I graduated college with a Master’s degree in agriculture in 2008, and upon that milestone in my life, my parents had the nerve to politely ask me to get a job and that I was responsible for rent. I then realized at least two major things: my parents actually did not love me like they said they did, and that I needed a job.
In order to remedy both of these problems, I had to become employed, so the job search began.
I ended up taking a job with a company that did chemical trials and sampling for major chemical companies. The company that hired me was a very small one; aside from the owner I was the only other full-time employee, and I worked alongside a retired stoner whose title was “quality control” but controlled none of that sort, a Brazilian college basketball player who danced more than worked and a high school student with digestion problems. It was an interesting 11 months of my life to say the least.
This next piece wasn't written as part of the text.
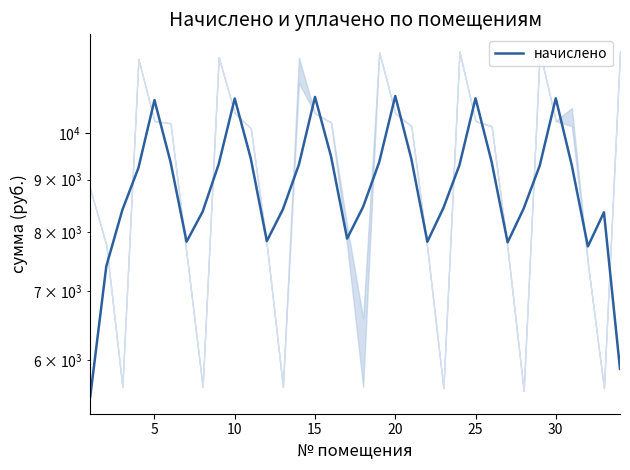

Is it true that the value at 30 is 14079.6?

False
I learned the ropes of the job fairly quickly; those ropes being to:
1. Be there before the boss
2. Sign for the mail
3. Be really good at math
4. Make sure the power goes out (and if it did go out refer to number 4 again)
5. Live in complete isolation and be happy about it.
Those 5 things would have been an excellent job description on the site I originally found the job on, but there was so much more involved with this new, seemingly glamorous position I agreed to take. This job definitely changed me as a person, though, in so many ways. I both loved it and at the same time began to hate it.
A days work in this position really varied daily, weekly and monthly. Firstly it is important to know that it was not only a chemical research facility but a full scale 1,000 acre farm that dedicated about 10-20 acres to every crop you might find at your local grocery store two-fold as to provide for control group samples. On the agricultural side of things I learned more than anyone in my graduating class about actually planting, maintaining and harvesting the staples that end up on your table at some point. This was a dream come true for me as I love and respect plants more than anyone should, and the hard, really really REALLY hard work involved with them was never an issue (except for sunflowers, I learned there that I am incredibly allergic to sunflowers). Being outside and farming was the best experience ever; plus, being the only assistant allowed me to catch up on music since I could listen to Tool, Joanna Newsom and Brahms in their entirety over and over again.
Aside from living on-site 30 miles from any true civilization in complete isolation (which has it’s ups too), I developed certain dislikes for the position, too, as my morals toward commercial farming started to change. A major portion of my job was to suit up in chemists protection and respiration equipment to spray these food and fiber staples with solutions that had skull and crossbones on them; all in the efforts to eventually take finely weighted samples and send them to the companies who invented them in the first place for residue testing. If you didn’t catch all that I will break it down a little more. I sprayed your food with poison and the companies that payed me to do so were, and still are responsible for telling you that the food with their chemicals on it, and the clothes made from that cotton is safe to eat and wear. I learned that the EPA is only responsible for checking record keeping practices, but does not test the actual chemicals (once again, the companies that make the pesticides test them to see if they are safe enough to sell). That took a toll on my morality and my love of farming couldn’t keep me there so I ultimately resigned.
You, as the consumer should take two things from this. First of all, the EPA is not there for your safety, nor anyone’s for that matter, but instead is an agency of records analysts. Secondly, grow your own food if you can, and if not definitely wash your veggies and clothes, twice.